COME CI SI MASCHERAVA? E PERCHÈ?

A Carnevale, la maschera tradizonale nelle campagne romagnole era quella della vecchia che rappresentava gli antenati. Si faceva la “mascarêda” (la mascherata) della vecchia: “la vECIA”.  I ragazzi indossavano una camicia molto usata, si coprivano il capo con un fazzoletto, si cospargevano il volto di fuliggine e portavano con loro un bastone e una sporta. Andavano di casa in casa e bussavano alle porte delle case dicendo: -Jò, jò, la povra vecia! – E i padroni di casa, se gli davano  pane, uova o carne insaccata, o formaggio, o vino o quant’altro, significava abbondanza/ricchezza della casa. Era un buon augurio per la nuova stagione che stava arrivando, abbondanza nei raccolti, animali in salute il rinascere della vegetazione e dei frutti della terra. Se la “vecia” riceveva quindi molti doni diceva a gran voce: – Ca bona par la povra vecia, jò, jò! – (casa buona per la povera vecchia). Era un buon augurio per la nuova stagione che stava arrivando, abbondanza nei raccolti, animali in salute il rinascere della vegetazione e dei frutti della terra . Se invece la casa  era avara/tirchia e quindi la “vecia” riceveva pochi doni, a gran voce diceva: – Ca bruseda! –(casa bruciata). Non era un buon augurio.

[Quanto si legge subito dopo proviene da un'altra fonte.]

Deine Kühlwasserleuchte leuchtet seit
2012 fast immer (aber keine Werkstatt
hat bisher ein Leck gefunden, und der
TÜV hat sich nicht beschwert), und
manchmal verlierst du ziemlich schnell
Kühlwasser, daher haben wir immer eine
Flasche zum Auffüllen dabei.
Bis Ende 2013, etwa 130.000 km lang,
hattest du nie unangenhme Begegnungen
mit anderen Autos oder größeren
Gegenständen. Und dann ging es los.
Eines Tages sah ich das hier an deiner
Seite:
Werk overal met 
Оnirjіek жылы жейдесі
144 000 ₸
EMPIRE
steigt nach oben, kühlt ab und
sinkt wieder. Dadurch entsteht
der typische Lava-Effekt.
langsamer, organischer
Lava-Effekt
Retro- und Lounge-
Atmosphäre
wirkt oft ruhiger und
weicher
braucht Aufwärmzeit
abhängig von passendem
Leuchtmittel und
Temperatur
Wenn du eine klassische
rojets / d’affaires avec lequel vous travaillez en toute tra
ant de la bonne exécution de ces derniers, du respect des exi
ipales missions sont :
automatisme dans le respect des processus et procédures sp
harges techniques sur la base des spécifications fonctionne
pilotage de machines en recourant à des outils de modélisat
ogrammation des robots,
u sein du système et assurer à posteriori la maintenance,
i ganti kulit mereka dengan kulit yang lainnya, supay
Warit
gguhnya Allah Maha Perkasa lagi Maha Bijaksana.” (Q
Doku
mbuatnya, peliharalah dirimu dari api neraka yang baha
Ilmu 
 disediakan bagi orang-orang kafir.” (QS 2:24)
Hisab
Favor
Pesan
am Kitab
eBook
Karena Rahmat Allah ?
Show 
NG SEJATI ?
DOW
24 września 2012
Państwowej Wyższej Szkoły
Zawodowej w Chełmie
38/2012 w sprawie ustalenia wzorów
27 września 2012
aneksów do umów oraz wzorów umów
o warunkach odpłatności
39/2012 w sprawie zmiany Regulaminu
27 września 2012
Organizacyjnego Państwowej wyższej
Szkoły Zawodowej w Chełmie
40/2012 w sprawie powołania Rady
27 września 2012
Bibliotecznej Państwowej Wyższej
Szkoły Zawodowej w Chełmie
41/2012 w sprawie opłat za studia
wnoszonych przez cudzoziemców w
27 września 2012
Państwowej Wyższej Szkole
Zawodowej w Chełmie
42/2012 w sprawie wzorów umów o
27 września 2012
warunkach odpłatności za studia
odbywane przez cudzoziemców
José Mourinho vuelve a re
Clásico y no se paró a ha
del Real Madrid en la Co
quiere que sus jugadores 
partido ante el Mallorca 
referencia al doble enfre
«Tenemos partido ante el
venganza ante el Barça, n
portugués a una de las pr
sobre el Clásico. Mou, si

A Ravenna si svolgeva anche, negli ultimi due giorni di Carnevale, una cerimonia che prevedeva il lancio in alto di un fantoccio di stracci chiamato. “TUNEN”,

e le persone che effettuavano il lancio gridavano – E’ va, è va, è va è pòvar Tunen – e chi assisteva al lancio doveva rispondere – Lassa ch’è vega, ch’è turnarà (lascia che vada, che tornerà). Il fantoccio “Tunen” rappresentava il Carnevale, le feste che stavano finendo ma che l’anno successivo sarebbero ritornate.

QUALI SCHERZI SI FACEVANO?

Avete mai sentito dire: “Par Carnvèl, ogni scherz e’ vêl” per Carnevale ogni scherzo vale!. Verso la fine del Carnevale, uno degli scherzi più ricorrenti e  ricordati  era la “fasuléra” (fagiolata), si trattava di spargere fagioli, fave, paglia davanti alla porta di casa delle ragazze che a Carnevale non avessero trovato un corteggiatore. Il Carnevale era un periodo di festa e favoriva la formazione di nuove coppie.

COSA SUCCEDEVA DOPO IL CARNEVALE?

Il giorno dopo,  quest’anno sarà mercoledì 14 febbraio, il Mercoledì delle ceneri, inizia la QUARESIMA  e da qui partono circa 6 settimane (circa 40 giorni),  di digiuno, si dovrebbe evitare di mangiare carne e dolci,  fino a Pasqua.